TEXT SEGMENT:
--- START ---
Napster, the controversial online music service, has reached a settlement in principle in the class-action suit launched against it by music publishers and songwriters.
In a news conference held late Monday, key executives on both sides of the dispute announced an agreement for songwriters and music publishers to license their music to Napster. The deal now goes before Chief Judge Marilyn Hall Patel of the United States District Court for the Northern District of California for her approval. All the plaintiffs in the class action, as well as the National Music Publishers Association Board of Directors must also sign on to the deal.
Under the settlement, Napster must pay $26 million in settlement of damages for past, unauthorized uses of music to music creators and copyright. Napster must also pay an advance against future licensing royalties of $10 million, according to the rules of the federal Audio Home Recording Act. The Harry Fox Agency, Inc. the licensing subsidiary of NMPA, will license rights, collect and distribute royalties, and monitor compliance under the Agreement, on behalf of the copyright owners.
--- END ---
DATA LISTING:
--- START ---
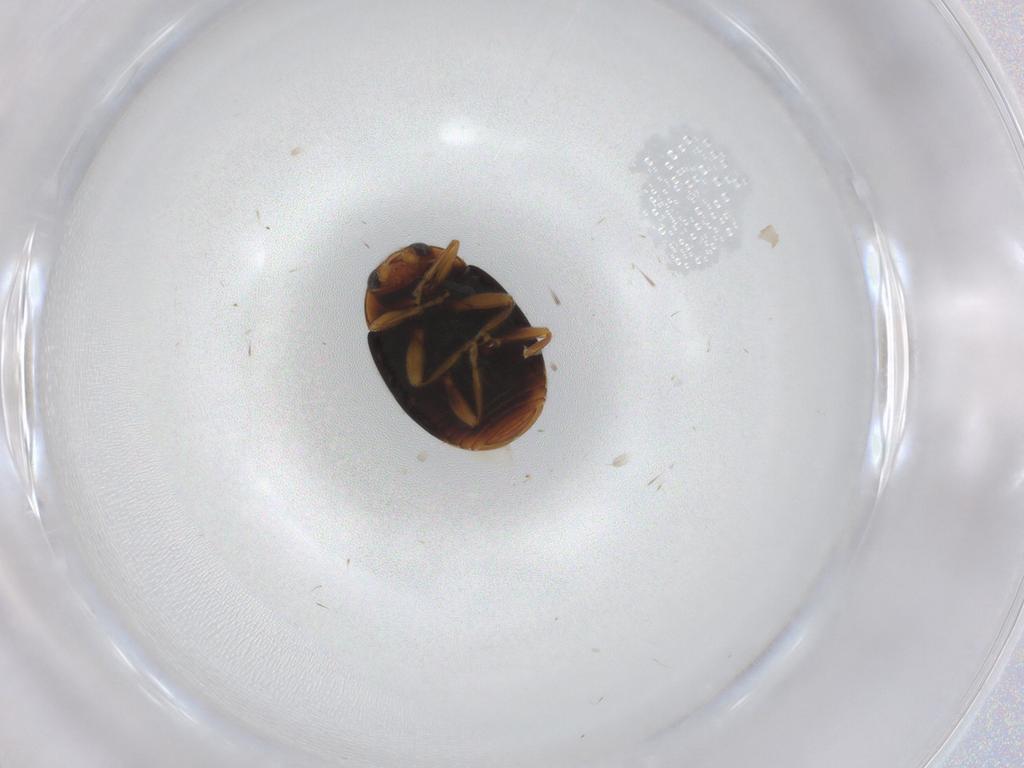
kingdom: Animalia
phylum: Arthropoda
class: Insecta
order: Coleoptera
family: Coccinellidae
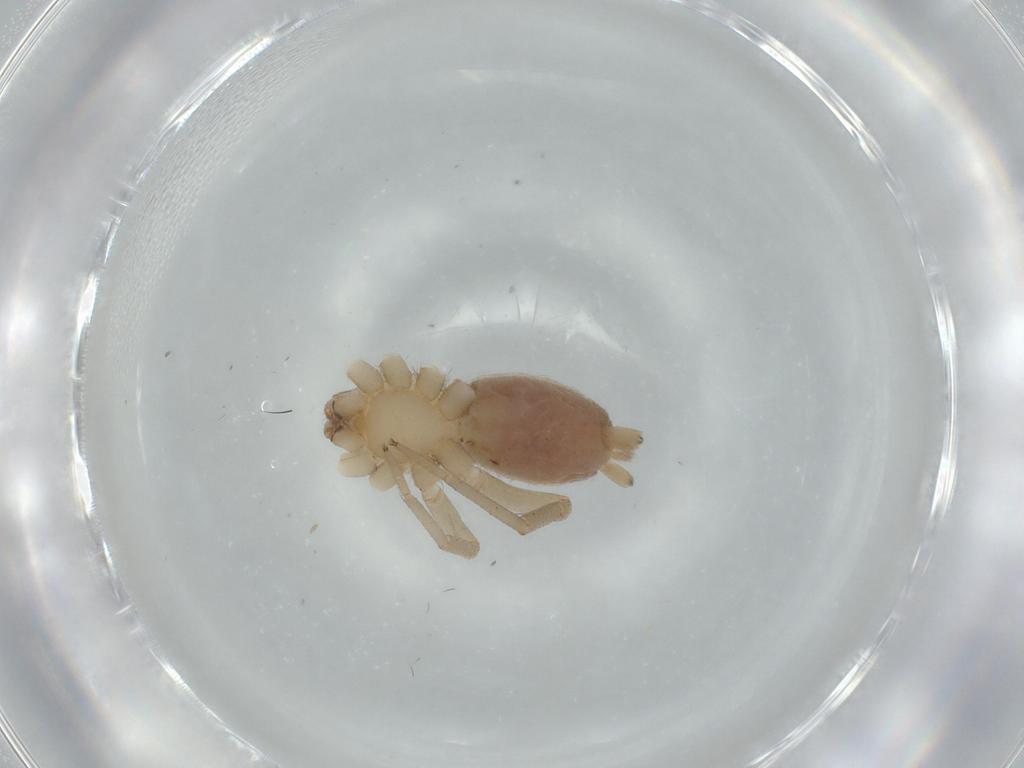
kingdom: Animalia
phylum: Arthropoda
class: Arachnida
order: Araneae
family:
--- END ---
--- START ---
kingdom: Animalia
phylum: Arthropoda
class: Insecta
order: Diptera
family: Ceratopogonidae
--- END ---
WHAT THIS EXERCISE ASKS:
1: According to the text on the Napster settlement, how much must Napster pay as an advance against future licensing royalties?
2: Continue the text on the Napster settlement from its last sentence.

ANSWERS BY ITEM NUMBER:
1: $10 million

2:
"This landmark agreement marks a huge stepping stone toward building a digital music marketplace and were pleased to have played such a key role in moving the market forward," said Napster CEO Konrad Hilbers, in a prepared statement.
The parties thanked several members of Congress for their advice and support throughout the negotiations, including Senate Judiciary Committee Chairman Patrick Leahy (D. Vt.), Ranking Minority Member of the Senate Judiciary Committee Orrin Hatch (R. Utah), and the Members of the House Judiciary Committee.
Napster plans to launch a new membership-based service this fall with recordings from hundreds of independent record labels. Napster will also offer a separate collection of music from the BMG, EMI and AOL/TimeWarner labels through MusicNet.